NORTHAM: Saudi women regularly attend fashion weeks in New York, Paris and Milan. But the kingdom is still highly conservative, and there are restrictions on what types of fashions can be exhibited at the show - no cleavage, nothing above the knee and nothing too transparent. Still, Lebanese designer Naja Saade says Saudi women have extravagant tastes and love lots of special details on their clothes.
NAJA SAADE: Saudi women like the European style, and they like the handmade finishing and the special the dress. They don't like to be like someone else.
NORTHAM: Jacob Abrian, the CEO of the Arab Fashion Council which organized the event, says Saudi princesses are the biggest collectors of haute couture. Abrian says it's not surprising Riyadh would see its own fashion week.

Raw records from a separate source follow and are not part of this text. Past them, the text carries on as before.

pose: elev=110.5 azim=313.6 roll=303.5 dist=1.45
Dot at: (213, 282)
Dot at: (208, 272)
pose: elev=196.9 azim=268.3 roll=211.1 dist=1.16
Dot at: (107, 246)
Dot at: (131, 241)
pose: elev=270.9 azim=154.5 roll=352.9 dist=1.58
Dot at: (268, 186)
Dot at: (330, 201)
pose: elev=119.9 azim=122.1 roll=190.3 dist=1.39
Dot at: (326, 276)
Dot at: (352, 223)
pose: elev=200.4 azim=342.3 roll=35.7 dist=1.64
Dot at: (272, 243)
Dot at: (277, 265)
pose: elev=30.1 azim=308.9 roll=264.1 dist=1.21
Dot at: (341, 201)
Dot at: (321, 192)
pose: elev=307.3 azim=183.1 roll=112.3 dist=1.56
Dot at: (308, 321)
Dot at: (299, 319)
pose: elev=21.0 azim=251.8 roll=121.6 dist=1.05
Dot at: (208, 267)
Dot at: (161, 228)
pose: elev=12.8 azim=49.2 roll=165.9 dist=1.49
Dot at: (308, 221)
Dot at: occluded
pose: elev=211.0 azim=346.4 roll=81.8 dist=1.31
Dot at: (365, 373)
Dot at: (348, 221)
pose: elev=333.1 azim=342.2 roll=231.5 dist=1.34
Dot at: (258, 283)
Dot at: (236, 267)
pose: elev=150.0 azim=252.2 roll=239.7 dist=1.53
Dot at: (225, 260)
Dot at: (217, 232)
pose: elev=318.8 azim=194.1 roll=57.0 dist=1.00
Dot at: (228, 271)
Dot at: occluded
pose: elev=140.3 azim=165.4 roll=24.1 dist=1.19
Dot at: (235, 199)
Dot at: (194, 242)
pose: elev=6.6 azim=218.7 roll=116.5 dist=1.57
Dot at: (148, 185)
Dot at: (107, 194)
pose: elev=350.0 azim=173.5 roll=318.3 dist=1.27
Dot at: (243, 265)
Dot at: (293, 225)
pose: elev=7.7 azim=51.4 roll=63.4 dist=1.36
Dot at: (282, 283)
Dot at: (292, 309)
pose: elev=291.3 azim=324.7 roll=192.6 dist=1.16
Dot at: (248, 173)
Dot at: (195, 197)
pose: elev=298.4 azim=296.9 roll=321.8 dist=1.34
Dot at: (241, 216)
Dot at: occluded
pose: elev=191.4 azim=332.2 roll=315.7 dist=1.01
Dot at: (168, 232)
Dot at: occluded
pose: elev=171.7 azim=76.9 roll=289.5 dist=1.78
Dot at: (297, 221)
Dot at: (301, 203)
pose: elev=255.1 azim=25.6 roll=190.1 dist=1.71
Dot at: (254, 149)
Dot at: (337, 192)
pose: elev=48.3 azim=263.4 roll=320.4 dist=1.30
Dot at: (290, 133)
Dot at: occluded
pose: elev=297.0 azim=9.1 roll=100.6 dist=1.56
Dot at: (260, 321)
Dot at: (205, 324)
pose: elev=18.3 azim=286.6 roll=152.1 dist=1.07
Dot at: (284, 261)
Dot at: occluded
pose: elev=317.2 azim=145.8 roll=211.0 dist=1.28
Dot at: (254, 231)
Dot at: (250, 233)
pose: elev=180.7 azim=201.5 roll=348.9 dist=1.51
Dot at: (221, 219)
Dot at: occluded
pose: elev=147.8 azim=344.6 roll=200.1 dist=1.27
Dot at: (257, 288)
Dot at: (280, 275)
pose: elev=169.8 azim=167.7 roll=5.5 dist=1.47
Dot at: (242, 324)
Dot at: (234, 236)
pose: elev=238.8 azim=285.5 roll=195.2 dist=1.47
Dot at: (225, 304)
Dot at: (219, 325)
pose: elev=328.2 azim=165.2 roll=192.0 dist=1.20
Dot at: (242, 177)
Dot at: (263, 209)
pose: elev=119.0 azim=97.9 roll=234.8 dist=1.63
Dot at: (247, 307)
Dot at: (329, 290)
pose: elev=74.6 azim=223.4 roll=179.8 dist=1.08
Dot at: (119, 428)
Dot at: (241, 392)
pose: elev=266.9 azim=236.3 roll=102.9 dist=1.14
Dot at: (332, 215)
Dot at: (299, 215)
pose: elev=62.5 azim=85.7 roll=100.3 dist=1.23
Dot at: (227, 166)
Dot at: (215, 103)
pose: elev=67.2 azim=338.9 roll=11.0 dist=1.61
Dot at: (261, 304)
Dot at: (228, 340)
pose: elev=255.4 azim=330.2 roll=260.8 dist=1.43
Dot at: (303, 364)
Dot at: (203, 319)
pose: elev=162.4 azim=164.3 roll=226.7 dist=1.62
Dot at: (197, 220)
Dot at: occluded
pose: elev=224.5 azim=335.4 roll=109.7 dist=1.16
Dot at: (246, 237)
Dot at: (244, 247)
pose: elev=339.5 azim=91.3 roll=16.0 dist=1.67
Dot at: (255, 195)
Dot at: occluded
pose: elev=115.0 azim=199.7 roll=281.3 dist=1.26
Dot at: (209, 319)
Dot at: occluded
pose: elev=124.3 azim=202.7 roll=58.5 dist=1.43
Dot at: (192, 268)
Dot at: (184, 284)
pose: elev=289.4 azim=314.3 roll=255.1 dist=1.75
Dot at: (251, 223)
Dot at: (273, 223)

JACOB ABRIAN: We decided to host a fashion week in Riyadh considering the fact and the importance of Saudi Arabia as hub for the Arab world and the most important market in the Arab region for the fashion industry for their high purchase power and for the population for - 70 percent of the citizens, they are under the age of 30 years old.
NORTHAM: The audience was female only, no men allowed. Most of the designers are from Europe or the Middle East. Several are from Saudi Arabia, including Arwa Al Banawi. She says her designs send a strong message about female empowerment at a time when Saudi Arabia is offering women more opportunities, such as driving and going to work.
ARWA AL BANAWI: These changes happening now and to have a fashion week now, it makes sense because the timing makes sense. So it definitely is inspiring to me because women are now - they want to become more independent. They're working. So for me as a designer, I want to make an easy solution for this independent woman who is juggling between her life, family, going to work.
NORTHAM: Even a couple of years ago, it would have been unthinkable for Saudi Arabia to host this kind of fashion event. But the government has made an effort to make the kingdom a more welcoming place for business and leisure. Organizers are planning another fashion event this fall, hoping to turn Riyadh into a regional hub for fashion. Jackie Northam, NPR News, Riyadh.